■ Consignes: D'après l'article ci-dessous, en quelle année les Marocains prirent-ils Tombouctou ?

■ Article:
Bien que cette question ne puisse relever que de la conjecture et des hypothèses, il est néanmoins intéressant de la poser dans une tentative de trouver des réponses lesquelles pourraient peut-être nous être utiles pour anticiper le futur.
Cependant, il s’avère important de circonscrire notre analyse pour être plus objectif, et ce en nous focalisant sur la « colonisation européenne ». Aussi, il est important de savoir que l’Afrique du Nord contrairement à l’Afrique subsaharienne fut pendant des siècles déjà influencée par la civilisation européenne. D’ailleurs, ce contact entre l’Afrique du Nord et l’Europe se veut être la raison qui explique pourquoi cette partie de l’Afrique fut en avance sur le plan technologique, notamment avec une supériorité militaire qui se justifie par exemple avec le déclin de l’empire Songhaï par la prise de Tombouctou par les Marocains en 1591.
Mais avant de rentrer dans le vif du sujet, il est notable de rappeler brièvement le contexte de la colonisation européenne pour évaluer l’impact qu’elle eût sur l’Afrique noire.
En effet, la colonisation européenne survint en Afrique dans la moitié du XIXe siècle, bien tardivement comparativement à la colonisation arabe qui fut déjà présente pendant plusieurs siècles. Bien qu’elle fût tardive et surtout de courte durée, il est incontestable que la configuration géopolitique de l’Afrique actuelle fut influencée par le système international européen westphalien qui fait référence à la structure « État Nation ».
Pourtant, si l’Afrique noire n’avait pas été colonisée par l’Europe, elle n’aurait très probablement pas connu le système « État Nation » étant une importation des Européens qui vinrent en Afrique d’abord en tant qu’explorateurs puis ensuite exploitateurs de ses matières premières.
Il faut ici rappeler le fait que l’Europe très industrialisée depuis le 18e siècle (Siècle des lumières) fut à court de matières premières pour faire fonctionner ses industries, donc son économie qui en dépendait fortement. C’est donc pour une raison économique que les métropoles assujettirent les colonies pour exporter les matières premières dont dépendait le fonctionnement de leurs industries.
Ainsi, une Afrique non colonisée serait aujourd’hui composée de plusieurs petits royaumes alignés sur différentes aires géographiques avec une diversité et une pluralité d’organisations politiques. Aussi, cette Afrique aurait pu connaître l’avènement de nouveaux grands empires à l’instar de l’empire du Ghana, l’empire du Mali ou de l’empire Songhaï.

■ Données fournies:
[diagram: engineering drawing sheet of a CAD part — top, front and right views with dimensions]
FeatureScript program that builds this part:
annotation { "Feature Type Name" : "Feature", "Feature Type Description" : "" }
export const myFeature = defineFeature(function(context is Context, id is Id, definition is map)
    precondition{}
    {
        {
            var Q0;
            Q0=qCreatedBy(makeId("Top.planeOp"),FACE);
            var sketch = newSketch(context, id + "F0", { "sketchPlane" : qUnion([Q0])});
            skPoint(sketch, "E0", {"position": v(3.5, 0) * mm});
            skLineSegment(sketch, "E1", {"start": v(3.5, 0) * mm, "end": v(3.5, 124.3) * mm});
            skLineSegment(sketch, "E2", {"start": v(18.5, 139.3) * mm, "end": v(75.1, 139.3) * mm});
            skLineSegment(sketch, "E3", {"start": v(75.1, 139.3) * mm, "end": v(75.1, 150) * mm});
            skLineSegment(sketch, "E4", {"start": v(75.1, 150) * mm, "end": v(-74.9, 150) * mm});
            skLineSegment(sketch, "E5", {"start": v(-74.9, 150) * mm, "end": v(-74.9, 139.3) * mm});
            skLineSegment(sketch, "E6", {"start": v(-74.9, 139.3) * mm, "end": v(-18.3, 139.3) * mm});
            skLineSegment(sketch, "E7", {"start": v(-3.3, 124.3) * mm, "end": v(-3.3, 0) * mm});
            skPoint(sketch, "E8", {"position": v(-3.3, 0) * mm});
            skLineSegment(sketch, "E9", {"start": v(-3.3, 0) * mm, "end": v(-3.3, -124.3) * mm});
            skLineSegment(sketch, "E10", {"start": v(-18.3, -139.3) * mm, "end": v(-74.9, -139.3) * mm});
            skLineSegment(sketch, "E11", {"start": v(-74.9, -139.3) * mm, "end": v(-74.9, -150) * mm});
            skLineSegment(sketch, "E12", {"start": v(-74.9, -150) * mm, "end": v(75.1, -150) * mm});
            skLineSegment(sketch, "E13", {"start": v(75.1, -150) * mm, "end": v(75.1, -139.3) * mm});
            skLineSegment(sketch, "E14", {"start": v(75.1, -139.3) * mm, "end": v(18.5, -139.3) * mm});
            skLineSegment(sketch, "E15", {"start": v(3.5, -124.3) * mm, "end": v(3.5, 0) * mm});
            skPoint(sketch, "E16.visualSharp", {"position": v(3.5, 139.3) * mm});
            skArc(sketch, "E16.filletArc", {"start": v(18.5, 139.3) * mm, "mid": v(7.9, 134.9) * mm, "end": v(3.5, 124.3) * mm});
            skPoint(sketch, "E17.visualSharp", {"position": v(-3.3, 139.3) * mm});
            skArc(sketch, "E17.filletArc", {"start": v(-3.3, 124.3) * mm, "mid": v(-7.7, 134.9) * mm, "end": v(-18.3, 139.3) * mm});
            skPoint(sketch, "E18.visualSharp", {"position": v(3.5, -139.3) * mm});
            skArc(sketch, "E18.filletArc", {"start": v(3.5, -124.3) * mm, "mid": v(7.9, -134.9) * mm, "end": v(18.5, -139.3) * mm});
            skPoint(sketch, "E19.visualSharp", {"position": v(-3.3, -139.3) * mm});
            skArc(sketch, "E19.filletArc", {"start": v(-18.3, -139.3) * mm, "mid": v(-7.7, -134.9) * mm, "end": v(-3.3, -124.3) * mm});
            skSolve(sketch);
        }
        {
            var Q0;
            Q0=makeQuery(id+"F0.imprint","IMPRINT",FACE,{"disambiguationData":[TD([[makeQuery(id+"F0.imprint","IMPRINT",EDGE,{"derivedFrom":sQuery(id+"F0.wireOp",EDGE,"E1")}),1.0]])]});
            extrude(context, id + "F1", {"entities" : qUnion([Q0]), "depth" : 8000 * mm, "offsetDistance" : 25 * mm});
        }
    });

■ Corrigé: En 1591.